Let’s Encrypt, a free, automated, and open certificate signing authority (CA) from the nonprofit Internet Security Research Group (ISRG), has said it’s issued a billion certificates since its launch in 2015.
The CA issued its first certificate in September 2015, before eventually reaching 100 million in June 2017. Since late last year, Let’s Encrypt has issued at least 1.2 million certificates each day.
The development comes as over 80 percent of the web page loads have begun using HTTPS worldwide, and 91 percent in the US alone.
HTTPS, the default means of secure communication on the internet, comes with three benefits: authentication, integrity, and encryption.

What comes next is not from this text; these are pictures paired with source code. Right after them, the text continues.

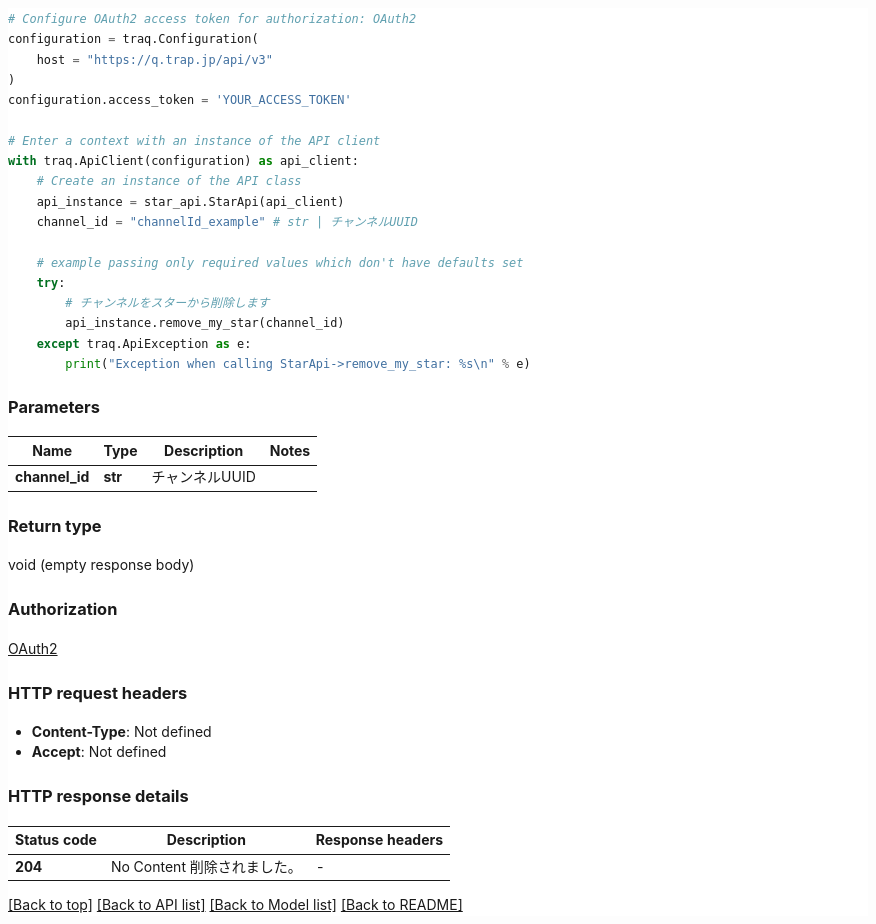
 ```python
# Configure OAuth2 access token for authorization: OAuth2
configuration = traq.Configuration(
    host = "https://q.trap.jp/api/v3"
)
configuration.access_token = 'YOUR_ACCESS_TOKEN'

# Enter a context with an instance of the API client
with traq.ApiClient(configuration) as api_client:
    # Create an instance of the API class
    api_instance = star_api.StarApi(api_client)
    channel_id = "channelId_example" # str | チャンネルUUID

    # example passing only required values which don't have defaults set
    try:
        # チャンネルをスターから削除します
        api_instance.remove_my_star(channel_id)
    except traq.ApiException as e:
        print("Exception when calling StarApi->remove_my_star: %s\n" % e)
```


### Parameters

Name | Type | Description  | Notes
------------- | ------------- | ------------- | -------------
 **channel_id** | **str**| チャンネルUUID |

### Return type

void (empty response body)

### Authorization

[OAuth2](../README.md#OAuth2)

### HTTP request headers

 - **Content-Type**: Not defined
 - **Accept**: Not defined


### HTTP response details

| Status code | Description | Response headers |
|-------------|-------------|------------------|
**204** | No Content 削除されました。 |  -  |

[[Back to top]](#) [[Back to API list]](../README.md#documentation-for-api-endpoints) [[Back to Model list]](../README.md#documentation-for-models) [[Back to README]](../README.md)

It allows HTTP requests to be transmitted over a secure encrypted channel, thus protecting users from an array of malicious activities, including site forgery and content manipulation.

“Since 2017, browsers have started requiring HTTPS for more features, and they’ve greatly improved the ways in which they communicate to their users about the risks of not using HTTPS,” the company said. “When websites put their users at risk by not using HTTPS, major browsers now show stronger warnings. Many sites have responded by deploying HTTPS.”
Launched with the goal of speeding up the web’s encryption rate and bringing down the costs of enabling HTTPS, Let’s Encrypt’s ACME (Automatic Certificate Management Environment) protocol offers an easy means to set up and issue SSL certificates that can be renewed and replaced without manual intervention from webmasters.
Electronic Frontier Foundation’s Certbot is one such popular open-source, free-to-use ACME client that enables HTTPS on websites by automatically deploying Let’s Encrypt certificates — which are valid only for 90 days — and managing renewals.
But with bad actors abusing Let’s Encrypt HTTPS certificates to mask malicious traffic and direct unsuspecting users to malicious sites, the company has taken steps to “ensure that a certificate applicant actually controls the domain they want a certificate for.”

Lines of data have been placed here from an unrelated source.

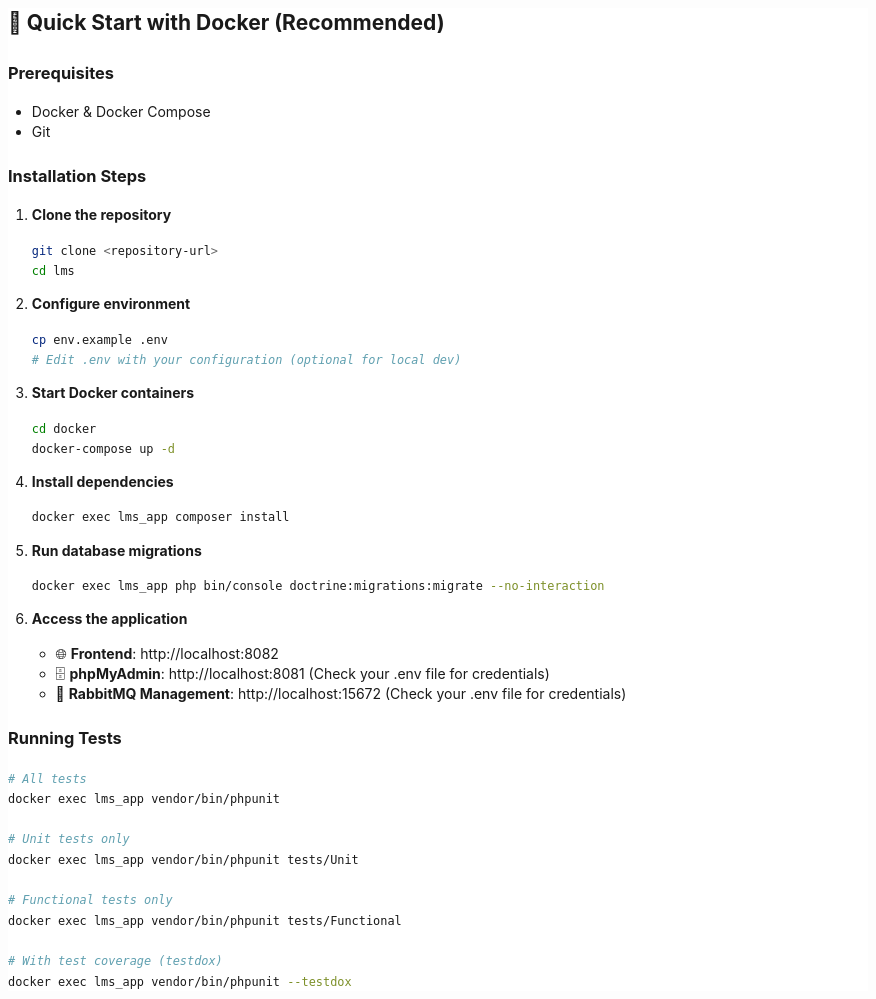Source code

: ## 🚀 Quick Start with Docker (Recommended)

### Prerequisites
- Docker & Docker Compose
- Git

### Installation Steps

1. **Clone the repository**
   ```bash
   git clone <repository-url>
   cd lms
   ```

2. **Configure environment**
   ```bash
   cp env.example .env
   # Edit .env with your configuration (optional for local dev)
   ```

3. **Start Docker containers**
   ```bash
   cd docker
   docker-compose up -d
   ```

4. **Install dependencies**
   ```bash
   docker exec lms_app composer install
   ```

5. **Run database migrations**
   ```bash
   docker exec lms_app php bin/console doctrine:migrations:migrate --no-interaction
   ```

6. **Access the application**
   - 🌐 **Frontend**: http://localhost:8082
   - 🗄️ **phpMyAdmin**: http://localhost:8081 (Check your .env file for credentials)
   - 🐰 **RabbitMQ Management**: http://localhost:15672 (Check your .env file for credentials)

### Running Tests

```bash
# All tests
docker exec lms_app vendor/bin/phpunit

# Unit tests only
docker exec lms_app vendor/bin/phpunit tests/Unit

# Functional tests only
docker exec lms_app vendor/bin/phpunit tests/Functional

# With test coverage (testdox)
docker exec lms_app vendor/bin/phpunit --testdox
```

Apple Takes a Significant Step Forward

But that’s not all. Apple has managed to do what most CAs were hesitant to accomplish all this time: shorten the maximum validity of issued certificates to one year.
The tech giant recently announced that starting 1st September 2020, Safari will reject new HTTPS certificates that expire more than 13 months (or 398 days) from their creation date, effectively bringing down the maximum certificate lifetime from 825 days.

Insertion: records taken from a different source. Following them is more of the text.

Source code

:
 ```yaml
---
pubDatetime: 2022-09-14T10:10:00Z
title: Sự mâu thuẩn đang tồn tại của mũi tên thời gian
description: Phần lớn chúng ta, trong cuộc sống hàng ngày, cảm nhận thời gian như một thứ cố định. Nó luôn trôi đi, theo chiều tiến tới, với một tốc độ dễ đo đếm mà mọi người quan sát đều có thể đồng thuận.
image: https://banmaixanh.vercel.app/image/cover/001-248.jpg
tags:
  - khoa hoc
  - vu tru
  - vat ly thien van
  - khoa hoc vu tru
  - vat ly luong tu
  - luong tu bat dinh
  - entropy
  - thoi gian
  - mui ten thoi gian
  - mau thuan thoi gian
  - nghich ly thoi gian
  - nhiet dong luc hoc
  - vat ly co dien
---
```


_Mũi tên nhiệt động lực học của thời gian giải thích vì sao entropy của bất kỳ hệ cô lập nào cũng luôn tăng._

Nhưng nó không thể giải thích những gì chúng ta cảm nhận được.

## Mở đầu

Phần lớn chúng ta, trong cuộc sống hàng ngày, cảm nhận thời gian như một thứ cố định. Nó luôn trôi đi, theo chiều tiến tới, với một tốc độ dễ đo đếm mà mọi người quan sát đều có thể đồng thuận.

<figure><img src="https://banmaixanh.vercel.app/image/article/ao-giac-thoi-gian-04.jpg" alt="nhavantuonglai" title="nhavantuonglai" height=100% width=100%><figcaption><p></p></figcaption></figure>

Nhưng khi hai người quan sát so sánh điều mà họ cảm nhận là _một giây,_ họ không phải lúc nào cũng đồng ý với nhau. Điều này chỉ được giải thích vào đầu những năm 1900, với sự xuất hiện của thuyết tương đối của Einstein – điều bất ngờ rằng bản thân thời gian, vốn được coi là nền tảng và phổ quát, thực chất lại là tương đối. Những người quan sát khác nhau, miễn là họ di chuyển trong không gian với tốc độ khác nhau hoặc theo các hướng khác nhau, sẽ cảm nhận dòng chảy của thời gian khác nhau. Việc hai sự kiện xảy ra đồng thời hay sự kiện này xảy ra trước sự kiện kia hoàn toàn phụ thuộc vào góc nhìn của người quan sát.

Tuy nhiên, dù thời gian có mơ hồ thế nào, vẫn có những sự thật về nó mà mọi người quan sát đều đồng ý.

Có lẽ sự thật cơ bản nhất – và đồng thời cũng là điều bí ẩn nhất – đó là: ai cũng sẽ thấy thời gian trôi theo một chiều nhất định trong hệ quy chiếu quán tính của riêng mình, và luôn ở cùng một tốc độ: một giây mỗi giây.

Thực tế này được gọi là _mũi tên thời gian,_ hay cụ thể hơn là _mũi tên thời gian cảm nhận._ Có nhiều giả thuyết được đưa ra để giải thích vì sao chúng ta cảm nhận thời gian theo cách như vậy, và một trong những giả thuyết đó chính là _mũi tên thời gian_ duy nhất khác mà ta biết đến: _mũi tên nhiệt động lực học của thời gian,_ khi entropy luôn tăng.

This follows a failed ballot held last September by CA/Browser Forum to reduce certificate lifetimes. Although Let’s Encrypt, certSIGN, Apple, Cisco, Google, Microsoft, Mozilla, and Opera voted in favor of the move, close to two-thirds of participating CAs rejected the idea.
Apple’s move to shorten the lifespan of HTTPS certificates means that CA’s like Let’s Encrypt and ACME clients such as Certbot will only become more valuable going forward, as it would force the website administrators to use a certificate issued for 1 year or less.

How Do Short-Lived Certificates Increase Security?

Capping certificate lifetimes improves website security, not least because it reduces the possibility of criminals stealing neglected certificates to mount phishing and malware attacks.
Secondly, mobile versions of Chrome and Firefox do not proactively check for certificate status, implying a website whose certificate has been revoked will still continue to load without giving any warning to the user.
This is for performance reasons as browsers will have to end up downloading certificate revocation lists (CRLs) that can be quite large in size, affecting page loads.
Instead, Chrome uses CRLSets to “block certificates in emergency situations,” while Mozilla has been experimenting with CRLite in its nightly builds.
Aside from these techniques, the Firefox maker has also announced technical specifications for a new cryptographic protocol called “Delegated Credentials for TLS,” which “allows companies to take partial control over the process of signing new certificates for themselves—with a validity period of no longer than 7 days and without entirely relying on the certificate authority.”
It goes without saying that Apple’s decision to cut certificate lifetimes is a significant step forward for security. And if it helps proactively prevent users from connecting to compromised websites, it can only be a good thing.